“Il y a un risque pour l’excellence de ces établissements”
EMMANUEL GAROT Président de la Fédération des Parents d’Elèves de l’Enseignement public (PEEP) de Paris
Comment réagissez-vous au fait que Henri-IV et Louis-le-Grand ouvrent désormais leurs portes à des Parisiens provenant de collèges plus modestes ?

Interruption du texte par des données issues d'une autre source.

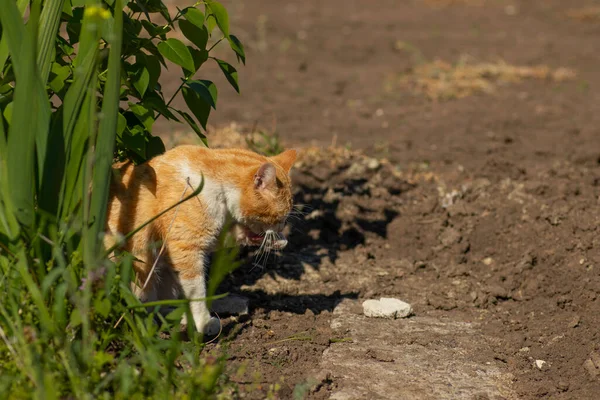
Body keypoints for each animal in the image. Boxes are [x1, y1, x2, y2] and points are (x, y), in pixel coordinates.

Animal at [107, 146, 298, 334]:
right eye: (280, 217)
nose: (283, 226)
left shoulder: (209, 236)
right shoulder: (186, 248)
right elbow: (197, 291)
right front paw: (203, 323)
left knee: (161, 306)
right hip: (138, 269)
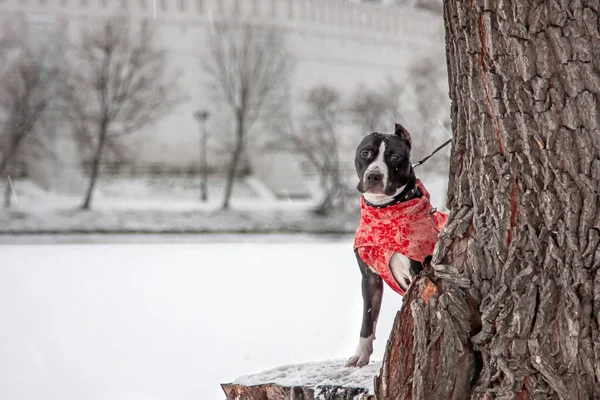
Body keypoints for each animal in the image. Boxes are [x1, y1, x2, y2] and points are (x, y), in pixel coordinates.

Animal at [344, 123, 448, 368]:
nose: (374, 175)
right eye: (366, 153)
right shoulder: (370, 278)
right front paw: (361, 355)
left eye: (394, 157)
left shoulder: (417, 274)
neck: (384, 213)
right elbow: (368, 319)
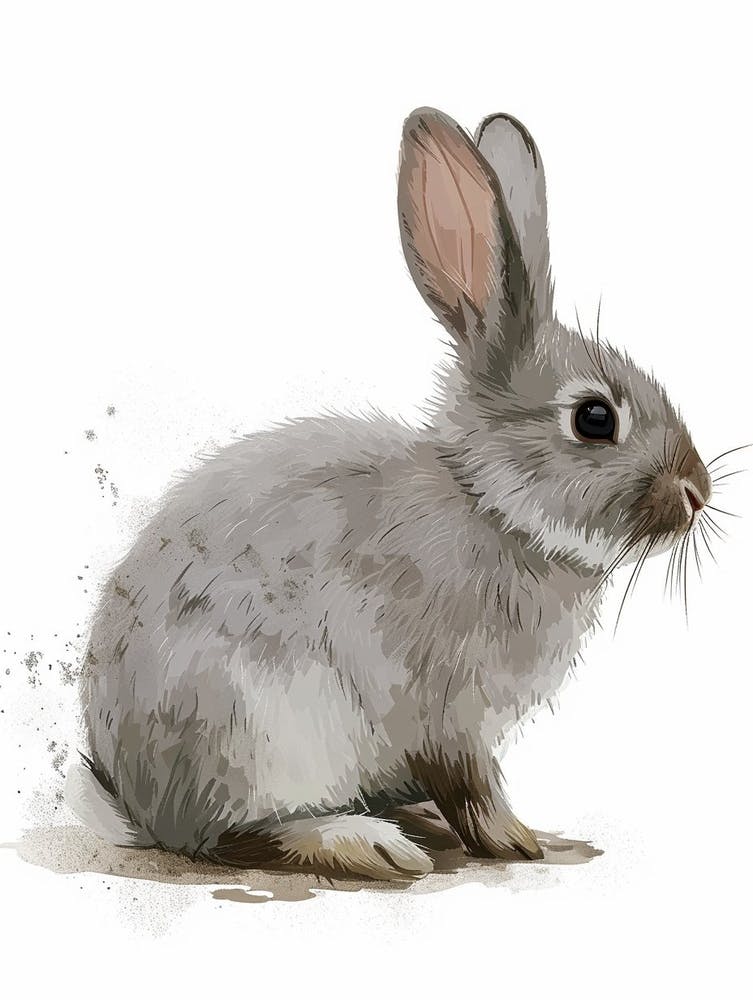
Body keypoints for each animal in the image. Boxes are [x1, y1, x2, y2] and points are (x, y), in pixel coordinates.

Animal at [66, 107, 712, 880]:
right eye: (594, 419)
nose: (697, 492)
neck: (491, 508)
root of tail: (136, 802)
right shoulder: (448, 714)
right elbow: (472, 786)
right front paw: (517, 840)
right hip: (257, 730)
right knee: (233, 840)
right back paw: (363, 842)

Je m’efforce de rester nuancé. Il est clair, par exemple, que le lycée Henri-IV avait tendance à recruter en seconde une trop grande proportion d’élèves issus du collège Henri-IV [donc résidant dans les quartiers parisiens les plus favorisés], et qu’il convenait de corriger une anomalie. De plus, je ne crois pas que, comme certains le prédisent, le niveau de Henri-IV va « s’effondrer » en raison de cette ouverture sociale. Maintenant, j’entends et je comprends les inquiétudes des parents et de la communauté enseignante.

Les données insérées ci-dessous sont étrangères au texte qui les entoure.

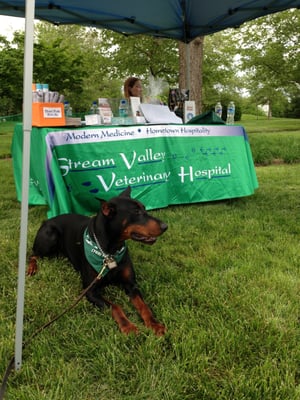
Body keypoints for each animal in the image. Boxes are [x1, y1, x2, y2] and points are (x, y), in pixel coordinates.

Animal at [27, 187, 169, 334]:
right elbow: (115, 306)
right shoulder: (90, 290)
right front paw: (128, 326)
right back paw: (32, 268)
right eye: (136, 212)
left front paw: (155, 324)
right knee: (32, 254)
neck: (110, 252)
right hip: (50, 236)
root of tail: (46, 221)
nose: (165, 226)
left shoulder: (131, 284)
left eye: (144, 208)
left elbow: (144, 305)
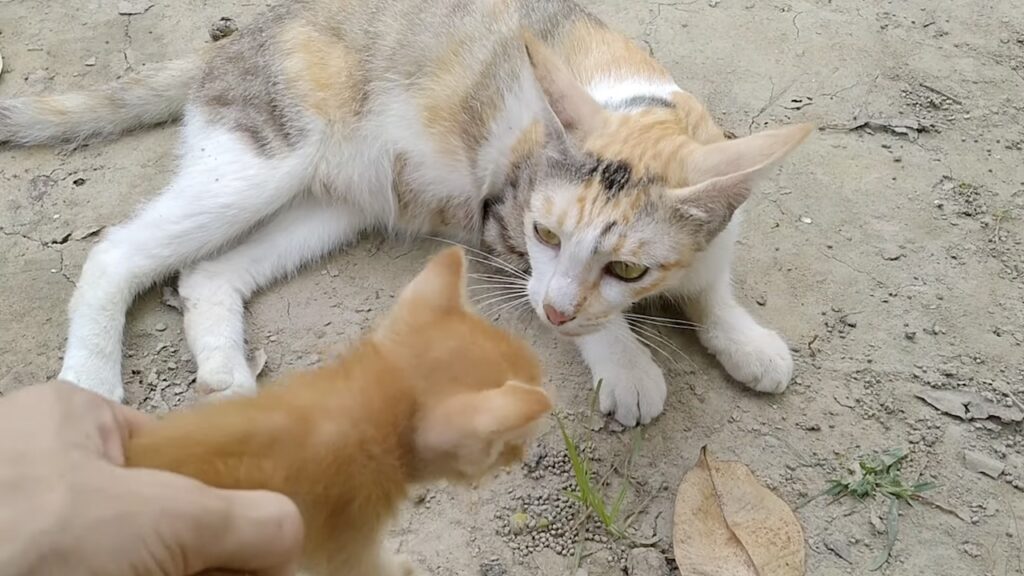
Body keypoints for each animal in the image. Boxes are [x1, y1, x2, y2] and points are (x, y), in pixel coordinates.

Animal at [2, 0, 815, 422]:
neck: (637, 104)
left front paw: (744, 340)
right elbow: (585, 315)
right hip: (260, 160)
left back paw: (226, 372)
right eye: (544, 232)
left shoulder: (720, 211)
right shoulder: (502, 225)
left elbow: (710, 285)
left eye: (627, 267)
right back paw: (88, 386)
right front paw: (625, 359)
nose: (555, 310)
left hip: (332, 204)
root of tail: (245, 34)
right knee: (116, 251)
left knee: (207, 272)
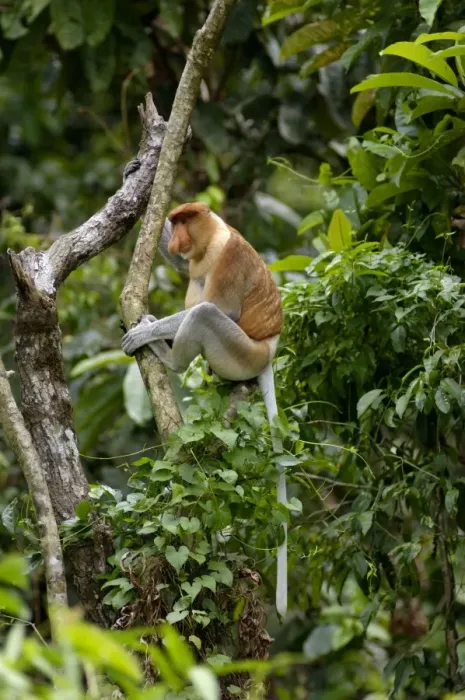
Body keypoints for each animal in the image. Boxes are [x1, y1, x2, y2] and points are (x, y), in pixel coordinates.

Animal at [121, 203, 288, 616]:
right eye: (175, 221)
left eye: (187, 221)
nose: (178, 235)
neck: (212, 238)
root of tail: (269, 352)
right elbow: (182, 266)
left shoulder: (228, 259)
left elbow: (223, 309)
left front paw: (145, 332)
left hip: (241, 353)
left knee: (205, 314)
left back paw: (167, 354)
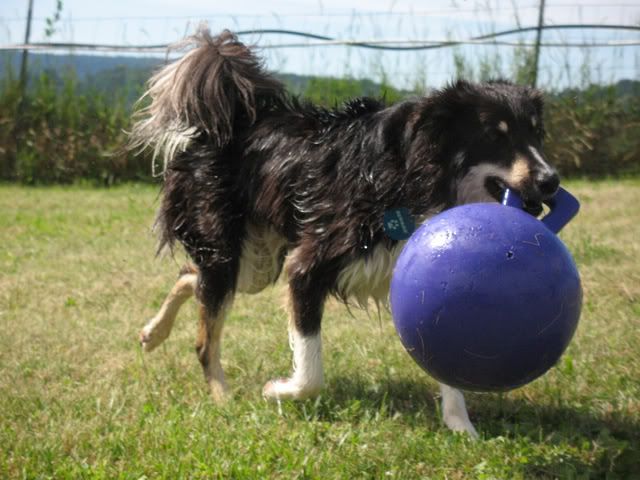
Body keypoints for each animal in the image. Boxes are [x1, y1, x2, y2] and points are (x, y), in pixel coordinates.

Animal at [131, 27, 560, 438]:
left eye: (537, 134)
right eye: (494, 136)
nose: (551, 181)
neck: (412, 176)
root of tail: (229, 120)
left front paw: (461, 426)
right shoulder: (309, 263)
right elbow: (311, 372)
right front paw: (278, 390)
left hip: (255, 263)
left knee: (190, 276)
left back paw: (153, 333)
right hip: (229, 250)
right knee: (205, 335)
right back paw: (222, 397)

En quoi sont-elles légitimes ?
Comprenez que l’un des scénarios envisagés par le ministère est de contraindre Henri-IV et Louis-le-Grand à « décalquer » la démographie des collèges de Paris dans leur recrutement d’élèves de seconde. Or, si l’on considère leur indice de position sociale (IPS), 40 % de ces collèges sont des établissements dits « à IPS à 1 200 points » [donc défavorisés sur le plan socioculturel], 35 % sont à « IPS à 600 points » [intermédiaires], quand seulement 25 % sont à « IPS à zéro point » [très favorisés]. Si l’on reproduit fidèlement la démographie, Henri-IV et Louisle-Grand se retrouveront avec une population à 75 % issus d’établissements à IPS moyens ou faibles ! [Le ministère conteste ces chiffres, soulignant que, dans ce scénario, la proportion d’élèves favorisés serait de 40 %.] Je suis d’accord pour accroître la mixité sociale, mais il est inacceptable de bouleverser à ce point les modes de recrutement et la pédagogie qui va avec.
En même temps, les élèves issus de collèges peu favorisés seront tous recrutés sur leurs excellentes notes. Il n’y aura jamais de cancres à Henri-IV !

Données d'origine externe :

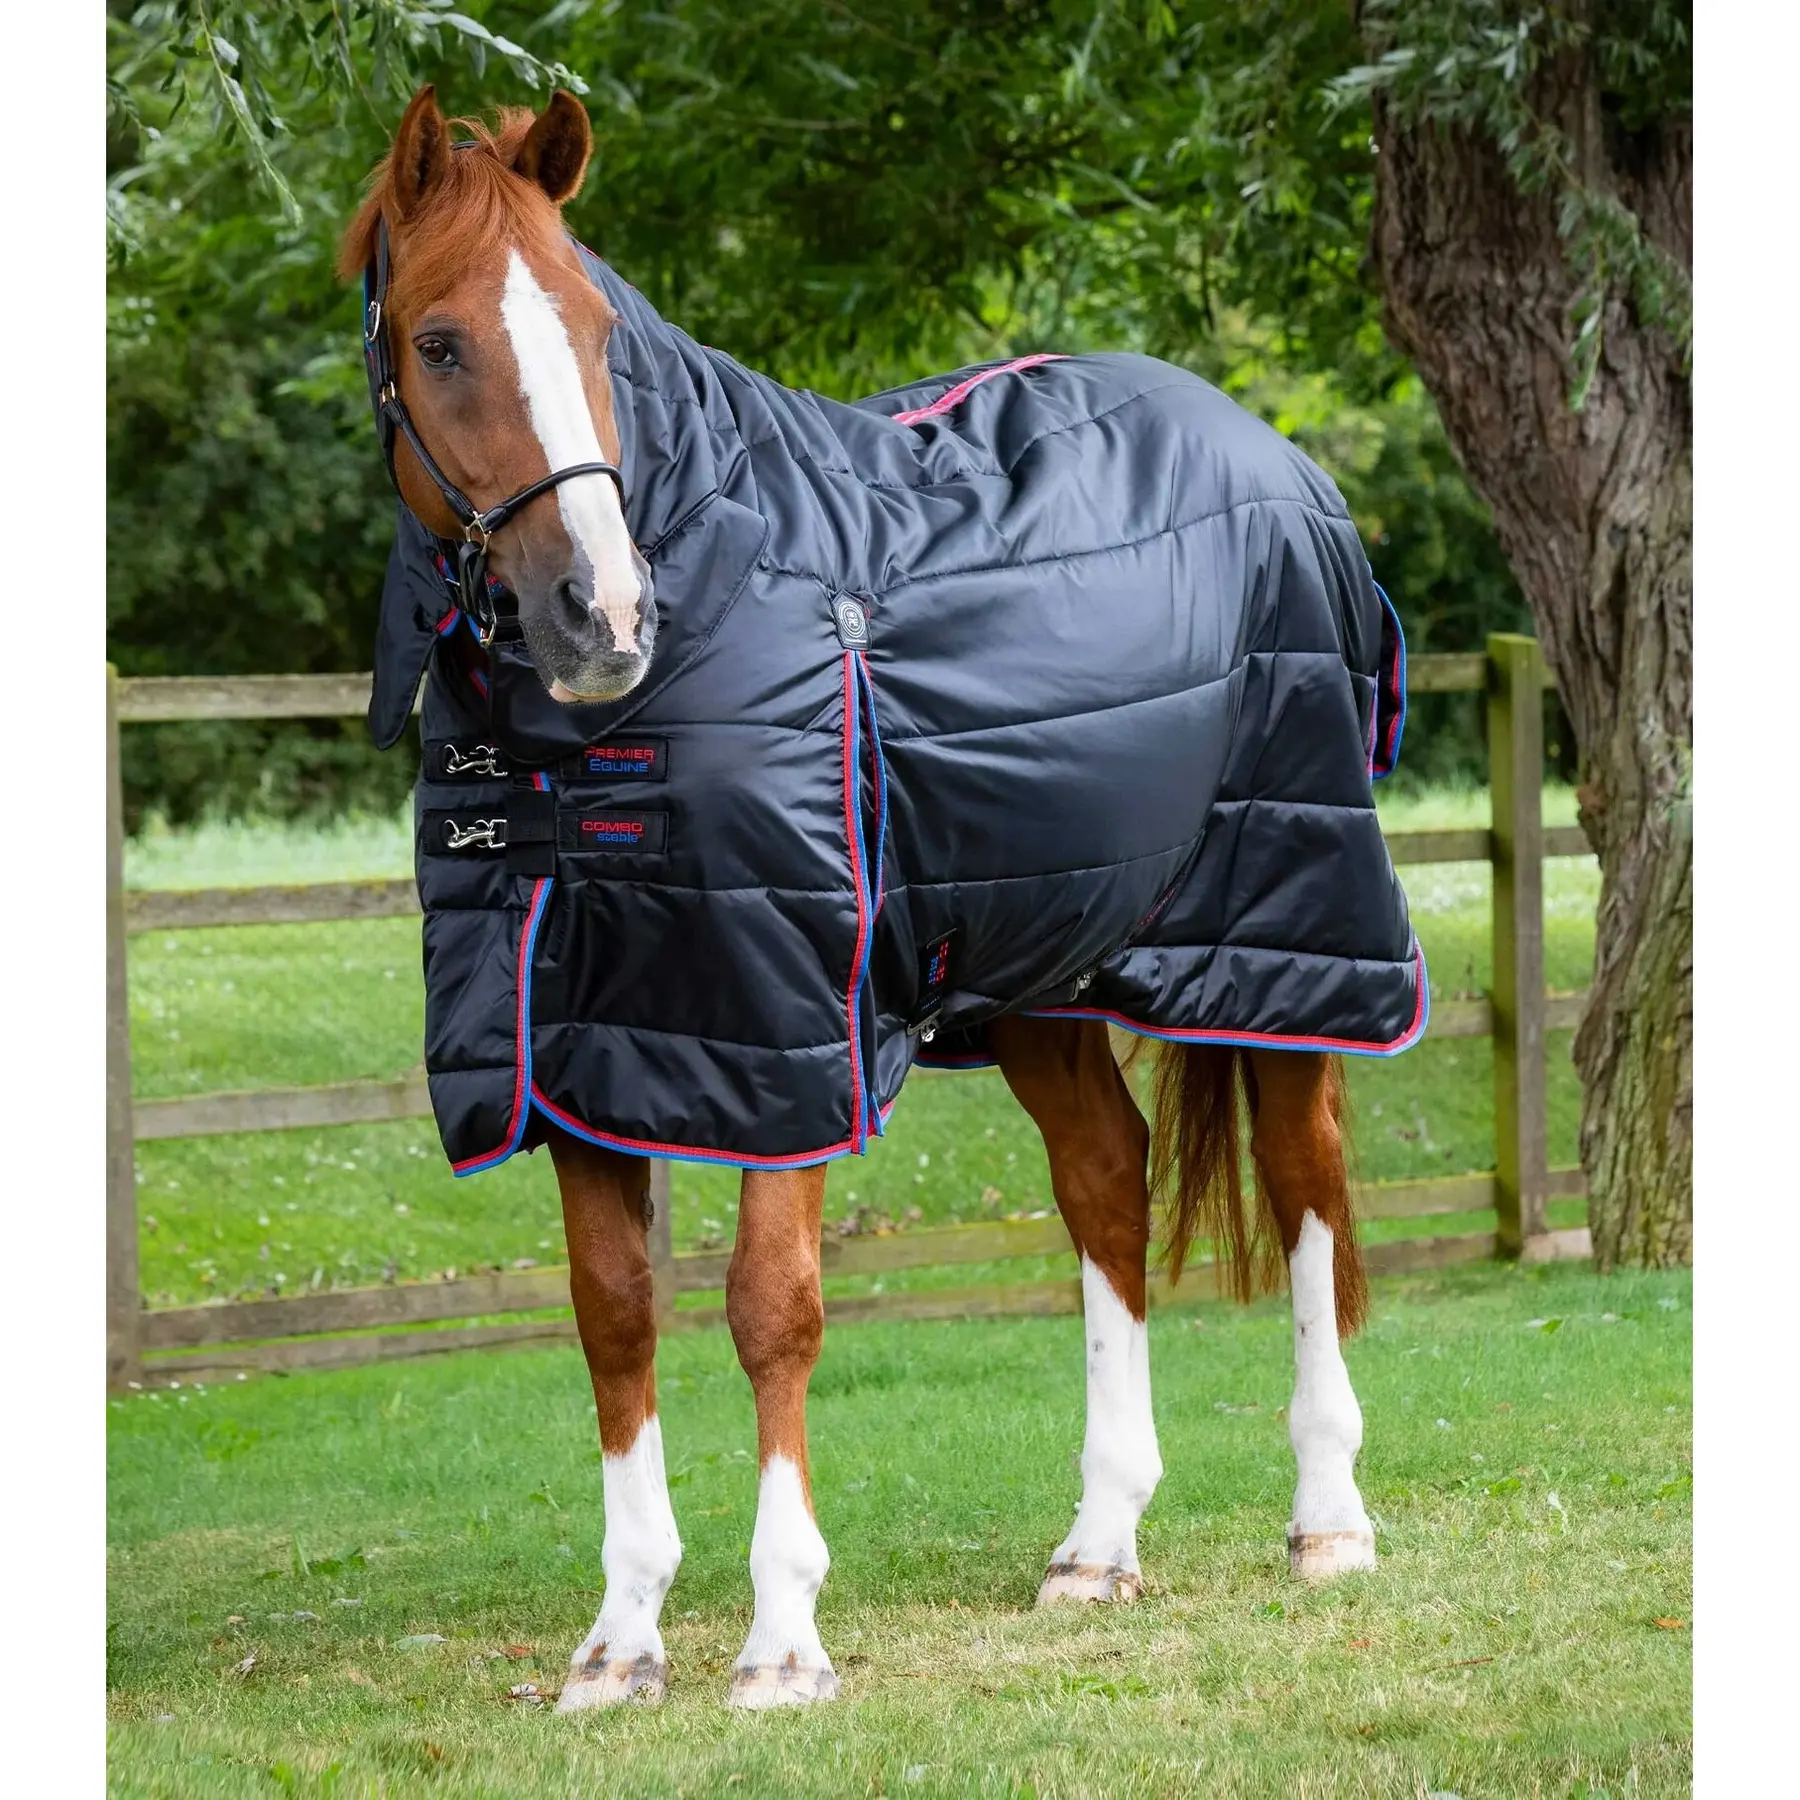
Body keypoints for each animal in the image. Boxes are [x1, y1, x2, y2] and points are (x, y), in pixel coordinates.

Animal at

Sur le papier, vous avez raison. Mais vous oubliez qu’il existe un différentiel de notation entre les collèges. Un 16 donné à un élève dans certains établissements vaut peut-être un 12 au collège Henri-IV. Car on sait bien que les enseignants ne notent pas – et je le regrette – selon un barème national homogène, mais en comparant les élèves les uns aux autres. Que se passera-t-il quand, en seconde, on mêlera trop brutalement des élèves aux niveaux plus hétérogènes qu’on ne l’imagine ? Ce pourrait être d’abord d’une grande violence pour certains élèves provenant des collèges les plus modestes qui pourraient voir leurs notes s’effondrer. Ensuite, ne nous le cachons pas, le risque existe de devoir payer cette hétérogénéité au prix de l’excellence qui a fait la réputation de Louisle-Grand et d’Henri-IV, lesquels forment indiscutablement une partie des élites de notre pays. Ce n’est honnête ni vis-à-vis des parents ni vis-à-vis des élèves.